I was extremely disappointed to misread the title of “Streaming data with Kinesis on AWS”; hence the title of this newsletter this week. My disappointment aside, this is a solid article on how to work with Kinesis for large volumes of streaming data.
Improving SSH security in the cloud – Ofer – Medium –
Upguard talks about encountering a “whoops, that’s not a good failure mode” mode with tarpitting in AWS. I’m not sure I agree with their conclusion; telling an attacker that they’ve tripped a tarpit often renders the technique useless. Still, worth a look if you’re getting credential failures in AWS and can’t quite figure out why.
Eric Hammond discusses his experiences (along with tips and tricks) for using the CLI to create Organizations accounts. I suspect we’re going to see increased adoption of Organizations as it becomes more fully baked over the coming months.
Choice Cuts From the AWS Blog
AWS CodeBuild Now Supports Building GitHub Pull Requests – CodeBuild now supports both building of Github PRs, and the argument that CodeCommit is a crappy replacement for Github.
AWS Glue now supports Filter and Map transforms – You can now remove items from your dataset that Glue is processing if they don’t meet your standards based upon pattern filters. You could also remove AWS services that don’t meet a “ready for primetime” filter, but then we wouldn’t be talking about Glue…
Natural Language Processing at Clemson University – 1.1 Million vCPUs – Clemson saved a mountain of money by running large scale NLP job on Spot instances. How much money? Hah— why would AWS mention dollar figures at all? Just take it on faith that it was a lot.
AWS CloudFormation Now Provides Stack Termination Protection –
Chalice – 1.0.0 GA Release | AWS Developer Blog – This is fun– Chalice and SAM are both built by AWS, and compete functionally with one another. Rest easy, knowing that whichever one you choose is undoubtedly the wrong one.
In the Works – AWS Region in the Middle East – A new AWS region is planned for the Middle East (specifically Bahrain). More admirable than the technical accomplishments is the great pains Amazon has gone to in order to avoid mentioning anything even slightly political in relation to this announcement– it’s the only smart way to play this.
Tools
You may find it handy to get a Slack alert that goes off every time an IAM policy is changed. This is likely to be of interest to many security-focused teams, while completely ignored by the teams that could most use something like this. I look forward to seeing their upcoming S3 bucket permissions failures.
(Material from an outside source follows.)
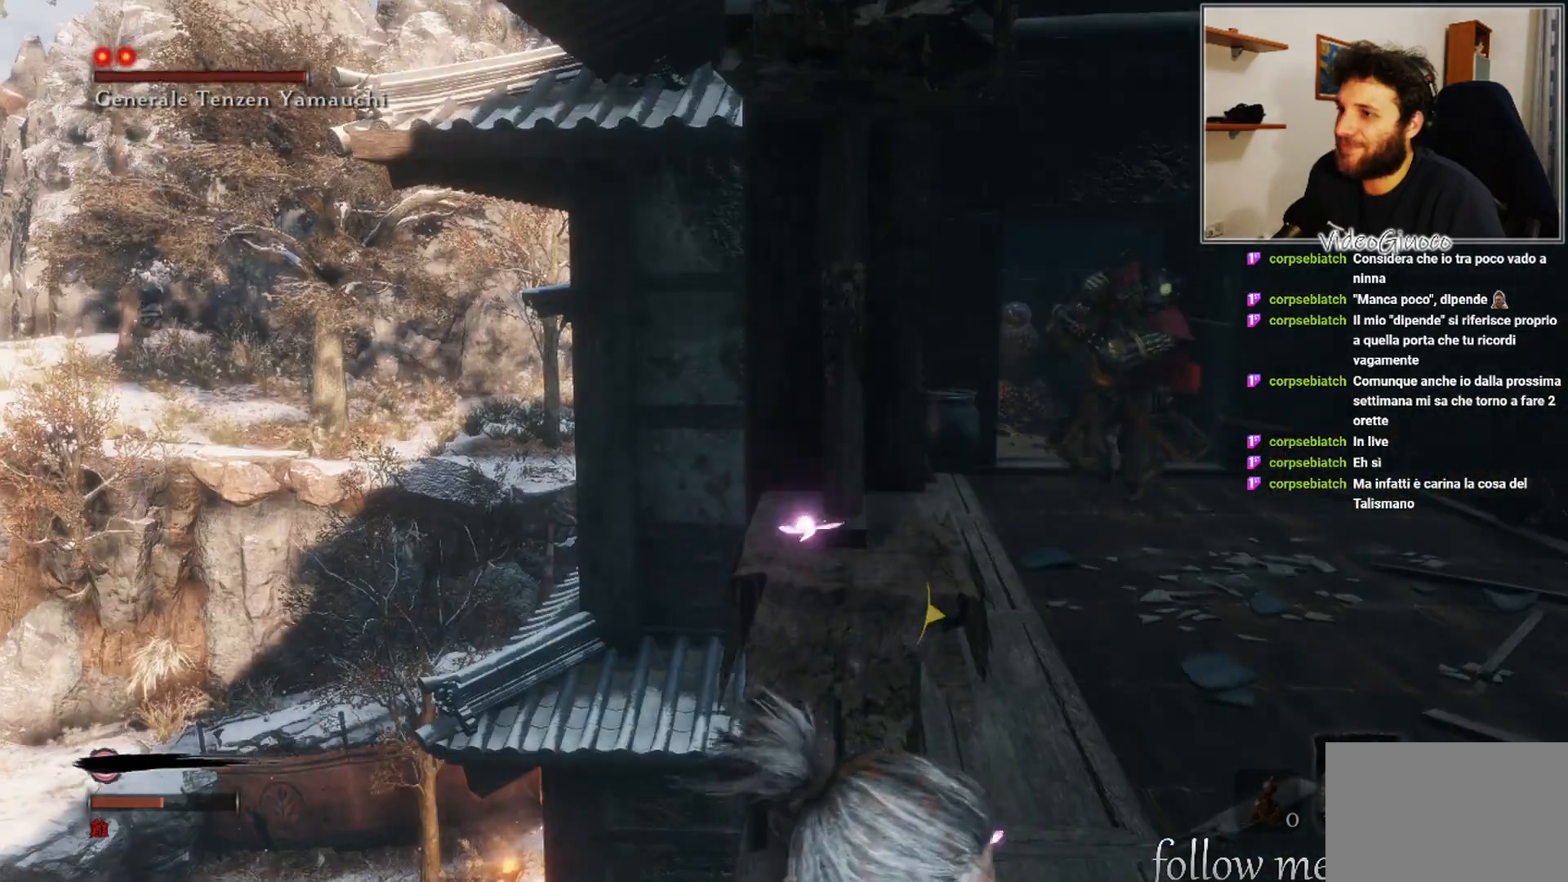
{"buttons": [], "left_stick": "left", "right_stick": "right", "events": [[400, "left_stick", "left"], [467, "right_stick", "right"]]}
Wouldn’t it be great to be warned about keys accidentally posted to Github? Well now you can be.
Amazon S3 point in time restore – Madisoft S.p.A. –
This is apparently a good week for Slack notifiers; this one lets you know when your Elastic Beanstalk managed updates update a platform.
Tip of the Week
This week’s tip is less technical than some, but with the embarassment of breaches we’ve been seeing lately it seems timely. Take a look at your environment, and really think about what your risk exposure is. If you screw up S3 permissions, would you know? If someone changes IAM policies, how could you tell? If I see a URL request a team member makes, can I become them without needing to authenticate against something central? If I steal IAM keys from an engineer, how long will they be valid for / what kind of damage could I do? If an employee is terminated today, and has a combination of “seething rage” and “poor judgement,” how much damage could they do with their insider knowledge?
These aren’t easy questions to answer, and remediation is never painless– but it’s worth understanding where your risks lie so you don’t get blindsided when your company winds up on the front page of the New York Times.
I’ll do my best to include a more technical tip next week. In return, please do your best so I don’t have to go through this list again.
…and that’s what happened Last Week in AWS.